Landkreis: "Die Rechtslage ist eindeutig"
Die Rechtslage sei eindeutig, dass eine Freigabe für Radfahrer erfolgen müsse, so der Landkreis. Für Fußgänger gelte ein Wegegebot ohne Forderung nach einer speziellen Freigabe. Dass das Verbot nicht auch in anderen Schutzgebieten wie im Braken und Harselah gilt, liegt daran, dass es sich dort um "öffentliche Wege oder Wege, bei denen eine Befahrungsregelung aufgrund anderer Rechtslagen genehmigt ist", handele.

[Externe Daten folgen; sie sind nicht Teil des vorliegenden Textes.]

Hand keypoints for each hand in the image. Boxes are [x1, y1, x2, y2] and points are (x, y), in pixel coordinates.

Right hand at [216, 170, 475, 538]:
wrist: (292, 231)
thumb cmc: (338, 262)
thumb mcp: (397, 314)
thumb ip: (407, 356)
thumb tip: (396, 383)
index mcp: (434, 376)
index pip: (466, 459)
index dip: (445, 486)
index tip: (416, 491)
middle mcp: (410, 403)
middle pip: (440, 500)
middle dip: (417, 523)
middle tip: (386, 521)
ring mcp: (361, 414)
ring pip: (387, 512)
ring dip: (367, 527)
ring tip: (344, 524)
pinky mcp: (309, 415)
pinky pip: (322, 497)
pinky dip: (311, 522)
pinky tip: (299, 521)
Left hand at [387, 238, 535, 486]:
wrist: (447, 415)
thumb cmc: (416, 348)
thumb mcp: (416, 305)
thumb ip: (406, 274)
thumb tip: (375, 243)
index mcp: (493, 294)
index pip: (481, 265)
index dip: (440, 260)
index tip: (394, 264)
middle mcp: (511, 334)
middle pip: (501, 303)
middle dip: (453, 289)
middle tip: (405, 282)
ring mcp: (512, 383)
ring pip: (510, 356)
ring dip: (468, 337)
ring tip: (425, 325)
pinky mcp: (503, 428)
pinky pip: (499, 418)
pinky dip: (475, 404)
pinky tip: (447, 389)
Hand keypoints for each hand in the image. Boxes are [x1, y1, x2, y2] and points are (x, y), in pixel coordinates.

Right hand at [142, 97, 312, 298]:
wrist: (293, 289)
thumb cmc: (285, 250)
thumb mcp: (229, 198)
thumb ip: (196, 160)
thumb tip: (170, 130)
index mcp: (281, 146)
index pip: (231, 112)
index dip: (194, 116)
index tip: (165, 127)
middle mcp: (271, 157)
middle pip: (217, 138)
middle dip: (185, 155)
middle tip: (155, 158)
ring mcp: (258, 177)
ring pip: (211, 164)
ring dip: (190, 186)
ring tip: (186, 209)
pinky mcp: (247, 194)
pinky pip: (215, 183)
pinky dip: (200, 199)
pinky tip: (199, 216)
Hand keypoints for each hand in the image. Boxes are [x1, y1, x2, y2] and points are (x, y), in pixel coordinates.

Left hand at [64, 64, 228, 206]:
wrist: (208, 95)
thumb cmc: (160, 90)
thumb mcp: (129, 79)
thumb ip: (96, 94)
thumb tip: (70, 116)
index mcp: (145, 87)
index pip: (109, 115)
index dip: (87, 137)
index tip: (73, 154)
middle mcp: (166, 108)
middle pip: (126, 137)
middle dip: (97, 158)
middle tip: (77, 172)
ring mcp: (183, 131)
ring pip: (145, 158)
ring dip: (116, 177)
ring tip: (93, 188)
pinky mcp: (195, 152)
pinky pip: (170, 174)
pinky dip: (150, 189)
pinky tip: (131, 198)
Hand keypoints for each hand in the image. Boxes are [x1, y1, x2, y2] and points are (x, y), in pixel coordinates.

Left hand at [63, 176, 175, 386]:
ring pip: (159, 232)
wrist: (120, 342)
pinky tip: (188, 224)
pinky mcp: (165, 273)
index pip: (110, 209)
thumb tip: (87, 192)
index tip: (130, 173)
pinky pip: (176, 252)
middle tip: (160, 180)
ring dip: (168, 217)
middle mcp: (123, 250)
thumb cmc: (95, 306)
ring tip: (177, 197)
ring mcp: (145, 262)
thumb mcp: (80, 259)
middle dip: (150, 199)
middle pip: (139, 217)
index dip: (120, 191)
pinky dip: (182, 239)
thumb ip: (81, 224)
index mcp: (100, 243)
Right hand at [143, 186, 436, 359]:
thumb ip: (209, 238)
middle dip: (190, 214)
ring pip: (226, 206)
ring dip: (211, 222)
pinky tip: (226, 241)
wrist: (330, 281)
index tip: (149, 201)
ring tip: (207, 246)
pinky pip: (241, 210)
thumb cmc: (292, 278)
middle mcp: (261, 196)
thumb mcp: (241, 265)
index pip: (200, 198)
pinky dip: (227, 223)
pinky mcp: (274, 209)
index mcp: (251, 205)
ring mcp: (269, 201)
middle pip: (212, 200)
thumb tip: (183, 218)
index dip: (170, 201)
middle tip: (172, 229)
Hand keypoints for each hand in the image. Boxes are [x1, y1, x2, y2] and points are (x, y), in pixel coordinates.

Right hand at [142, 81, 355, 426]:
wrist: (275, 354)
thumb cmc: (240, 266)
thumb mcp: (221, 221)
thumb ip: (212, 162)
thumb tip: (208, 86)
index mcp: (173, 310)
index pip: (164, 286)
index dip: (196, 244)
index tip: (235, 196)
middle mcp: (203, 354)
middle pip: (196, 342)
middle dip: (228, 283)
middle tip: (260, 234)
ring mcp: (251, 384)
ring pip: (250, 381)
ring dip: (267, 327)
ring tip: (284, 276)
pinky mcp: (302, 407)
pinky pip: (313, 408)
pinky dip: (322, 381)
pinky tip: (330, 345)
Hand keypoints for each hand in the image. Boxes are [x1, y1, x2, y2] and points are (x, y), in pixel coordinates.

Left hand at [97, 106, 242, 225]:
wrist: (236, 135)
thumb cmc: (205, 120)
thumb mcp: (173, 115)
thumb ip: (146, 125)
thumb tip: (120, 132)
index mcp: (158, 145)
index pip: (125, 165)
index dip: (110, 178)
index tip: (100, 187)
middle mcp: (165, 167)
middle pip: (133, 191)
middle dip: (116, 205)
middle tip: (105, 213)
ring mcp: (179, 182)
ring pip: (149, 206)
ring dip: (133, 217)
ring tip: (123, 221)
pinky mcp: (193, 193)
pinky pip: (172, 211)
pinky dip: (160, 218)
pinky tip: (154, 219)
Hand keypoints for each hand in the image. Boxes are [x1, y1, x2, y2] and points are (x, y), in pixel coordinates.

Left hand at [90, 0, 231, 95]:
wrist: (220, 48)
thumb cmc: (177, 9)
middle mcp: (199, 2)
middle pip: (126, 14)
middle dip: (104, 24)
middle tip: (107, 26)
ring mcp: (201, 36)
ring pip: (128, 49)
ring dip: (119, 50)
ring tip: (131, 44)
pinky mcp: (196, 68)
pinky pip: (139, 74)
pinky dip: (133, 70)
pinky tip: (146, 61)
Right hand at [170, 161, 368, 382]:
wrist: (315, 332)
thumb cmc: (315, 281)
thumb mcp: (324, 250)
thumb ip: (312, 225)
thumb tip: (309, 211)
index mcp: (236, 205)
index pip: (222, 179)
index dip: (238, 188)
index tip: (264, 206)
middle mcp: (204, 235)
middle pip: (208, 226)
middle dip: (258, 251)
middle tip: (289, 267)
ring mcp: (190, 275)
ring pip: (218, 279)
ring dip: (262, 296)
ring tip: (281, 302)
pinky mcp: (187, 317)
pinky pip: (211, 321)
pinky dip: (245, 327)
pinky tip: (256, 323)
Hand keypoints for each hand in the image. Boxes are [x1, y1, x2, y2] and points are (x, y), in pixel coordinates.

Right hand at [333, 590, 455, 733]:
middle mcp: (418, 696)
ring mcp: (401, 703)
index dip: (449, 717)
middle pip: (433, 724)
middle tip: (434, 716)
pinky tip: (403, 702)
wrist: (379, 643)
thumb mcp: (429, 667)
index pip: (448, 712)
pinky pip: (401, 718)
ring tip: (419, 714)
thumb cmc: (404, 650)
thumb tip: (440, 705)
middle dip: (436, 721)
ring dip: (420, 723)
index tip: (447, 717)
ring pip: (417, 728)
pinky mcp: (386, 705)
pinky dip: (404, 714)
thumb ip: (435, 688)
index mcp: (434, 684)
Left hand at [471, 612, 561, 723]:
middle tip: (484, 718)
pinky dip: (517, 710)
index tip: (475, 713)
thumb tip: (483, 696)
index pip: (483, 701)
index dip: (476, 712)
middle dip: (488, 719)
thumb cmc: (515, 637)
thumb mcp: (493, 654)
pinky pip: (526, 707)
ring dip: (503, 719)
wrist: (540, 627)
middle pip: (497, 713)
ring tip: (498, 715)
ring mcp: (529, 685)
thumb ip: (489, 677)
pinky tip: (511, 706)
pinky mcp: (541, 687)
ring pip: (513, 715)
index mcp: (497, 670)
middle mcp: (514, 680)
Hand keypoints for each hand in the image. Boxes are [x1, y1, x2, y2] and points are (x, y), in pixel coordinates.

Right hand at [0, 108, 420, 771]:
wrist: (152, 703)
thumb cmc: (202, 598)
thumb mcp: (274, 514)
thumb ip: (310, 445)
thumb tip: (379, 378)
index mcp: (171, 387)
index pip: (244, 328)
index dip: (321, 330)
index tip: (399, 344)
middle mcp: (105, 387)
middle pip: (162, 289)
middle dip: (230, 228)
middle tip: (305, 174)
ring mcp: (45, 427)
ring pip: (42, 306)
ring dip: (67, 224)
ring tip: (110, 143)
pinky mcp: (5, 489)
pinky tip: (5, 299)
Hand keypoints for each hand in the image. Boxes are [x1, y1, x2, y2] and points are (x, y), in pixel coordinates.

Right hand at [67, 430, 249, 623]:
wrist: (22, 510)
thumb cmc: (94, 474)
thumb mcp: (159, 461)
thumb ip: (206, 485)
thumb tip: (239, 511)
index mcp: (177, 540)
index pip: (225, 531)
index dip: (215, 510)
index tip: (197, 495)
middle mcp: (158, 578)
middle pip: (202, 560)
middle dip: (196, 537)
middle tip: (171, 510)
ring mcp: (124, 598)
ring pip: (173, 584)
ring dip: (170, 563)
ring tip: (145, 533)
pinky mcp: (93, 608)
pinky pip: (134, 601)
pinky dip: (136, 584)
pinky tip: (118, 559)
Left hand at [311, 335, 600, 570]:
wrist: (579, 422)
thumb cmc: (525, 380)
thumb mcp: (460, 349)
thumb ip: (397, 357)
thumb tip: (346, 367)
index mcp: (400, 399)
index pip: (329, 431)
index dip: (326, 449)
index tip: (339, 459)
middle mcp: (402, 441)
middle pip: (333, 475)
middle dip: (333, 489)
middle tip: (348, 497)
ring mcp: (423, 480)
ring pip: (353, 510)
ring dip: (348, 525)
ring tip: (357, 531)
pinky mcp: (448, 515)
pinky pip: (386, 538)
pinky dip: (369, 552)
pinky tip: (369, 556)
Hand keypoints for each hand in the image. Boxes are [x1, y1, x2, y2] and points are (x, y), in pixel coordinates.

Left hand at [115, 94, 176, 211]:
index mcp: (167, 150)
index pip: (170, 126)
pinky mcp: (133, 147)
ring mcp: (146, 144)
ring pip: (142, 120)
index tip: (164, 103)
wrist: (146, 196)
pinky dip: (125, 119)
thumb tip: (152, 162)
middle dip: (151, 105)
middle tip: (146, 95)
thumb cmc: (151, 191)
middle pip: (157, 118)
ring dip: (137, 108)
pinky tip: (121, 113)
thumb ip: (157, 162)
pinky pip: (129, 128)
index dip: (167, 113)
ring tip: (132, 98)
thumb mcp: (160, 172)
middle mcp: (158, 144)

Außerdem hätten vor Ort, vor allem auf dem Steinbeck-Wanderweg, die Verantwortlichen betrachtet, wie sich die Nutzungsansprüche wie Radfahren und Wandern mit den Schutzzielen im Gebiet vereinbaren lassen. Allerdings habe sich gezeigt, dass es vielfach zu "Begegnungskonflikten der unterschiedlichen Nutzer aufgrund des schmalen Wanderweges" gekommen sei, so der Landkreis. Darauf zurückzuführen seien die schlechte Beschaffenheit der Wege, für die Reiter und Radfahrer verantwortlich sein sollen. Wanderer hätten dadurch Schwierigkeiten, wodurch sie abseits der Pfade ausweichen. Hinzu käme die massive Nutzung durch Mountainbiker. "Diese Entwicklung ist nicht mit dem Schutzweck der Verordnung vereinbar. Daher ist nur das Wandern geregelt worden."
Poppe hingegen ist der Meinung, dass Radfahrer keine gepflegten Wege kaputt machen würden. Und es seien Fußgänger, die nicht auf dem Weg blieben. Daher verstehe er die Regelungen nicht. Daher setzt Poppe sich weiter für das Radfahren in dem Schutzgebiet ein. Er verlange nur eine vernünftige Erklärung der Rechtsgrundlage, sagt Poppe. Gebe es die nicht, solle der Landkreis das Verbot wieder aufheben.